====== Selected excerpt ======

Python has nice features, but the way dependencies are handled is quite complex, and package management is poor. Packages are building blocks that provide extra capabilities, and when you say you want to use Python, it’s not just the language but also the entire ecosystem of packages that you’re interested in, such as NumPy, Pandas, TensorFlow, and SciPy – all third-party dependencies or software libraries. Package management has been poor for over a decade, and while it’s improving, the progress is slow. There are many aspects of the system’s design that make it difficult to enhance.
Performance is also poor, mostly by design. Compute performance refers to the quality of the job done by Python to exploit the raw computing power available from your computer. Surprisingly, Microsoft Excel does a much better job in this regard. Excel is highly optimized, leveraging multi-CPU, multi-core systems, and running natively compiled logic. Microsoft has invested a lot in making Excel extremely fast.
In contrast, Python has inherent problems that often result in performance being 100 times slower than what your machine could theoretically deliver. While it may seem acceptable to some, given the power of modern computers, it’s not ideal for companies with transaction volumes exceeding $50 million. You want something that delivers good performance out of the box.

====== Data provided ======

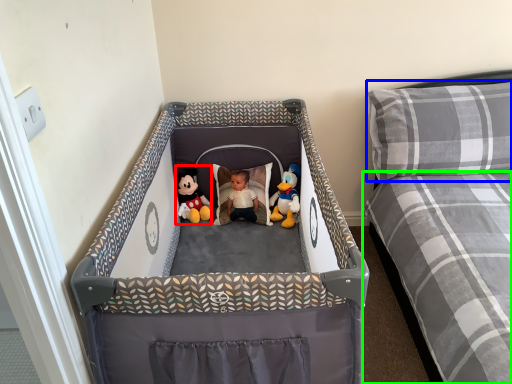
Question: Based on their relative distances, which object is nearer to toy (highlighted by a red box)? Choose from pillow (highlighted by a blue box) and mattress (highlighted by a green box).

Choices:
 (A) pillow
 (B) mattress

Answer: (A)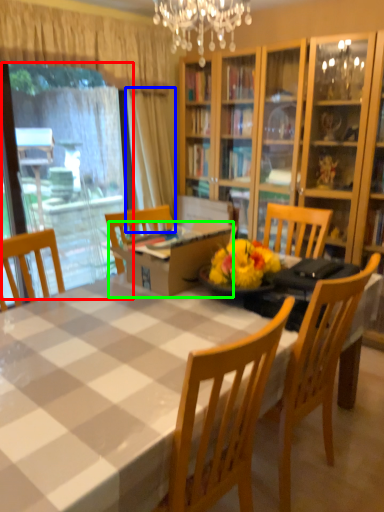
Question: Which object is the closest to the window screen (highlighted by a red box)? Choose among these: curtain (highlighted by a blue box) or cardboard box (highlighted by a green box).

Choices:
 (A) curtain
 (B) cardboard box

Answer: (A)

======

▶ Task list
1) According to the Python passage, which program does a much better job of exploiting a computer's raw computing power?
2) Say whether each statement agrees with the Python passage, answering yes or no and quoting the deciding words: (a) Python package management has been poor for more than ten years. (b) Python's performance is often 10 times slower than what the machine could deliver. (c) Excel runs natively compiled logic.
3) Write the next part of the Python passage, starting after its final sentence.

▶ Responses per task
1) Microsoft Excel

2)
(a) Yes: "Package management has been poor for over a decade"
(b) No: "often result in performance being 100 times slower than what your machine could theoretically deliver"
(c) Yes: "running natively compiled logic"

3)
The idea of using a third-party library like NumPy to address Python’s lack of performance only adds complexity. You may be solving the performance problem, but you’re creating a new issue by introducing the added complexity of NumPy, which you need to deal with and maintain over time. This also raises the bar on the software engineering side of the problem.
When attempting to implement Python solutions for real supply chain management, various issues arise, such as null reference exceptions, out-of-memory exceptions, and lengthy computation times. You may find yourself waiting for 20 minutes for a computation to complete, unsure if it will ever finish or if you should just kill the process and restart. I just don’t know, so you want things where you have a very, very good idea of how much time it’s going to take to complete. By the way, if I go back to Excel, nowadays when there is an operation that takes a bit of time to complete, Excel will give you a fairly reliable indicator, a progress bar on how much time it’s going to take. So again, you want, and that’s part of what I refer to as the production readiness. You want to have something that is because, again, the software that you’re producing is most likely going to run unattended, during the night or during the nightly batch, for example. You want something that does not require a data scientist to babysit the whole thing.
And again, if you have the problem with data scientists, then you need the third competency: supply chain expert, software engineering expert, and now a data scientist expert. It’s possible to have all those three qualities in one person, but good luck with hiring more than one person a year, even if you’re a large company that has all those skills. It’s just super rare.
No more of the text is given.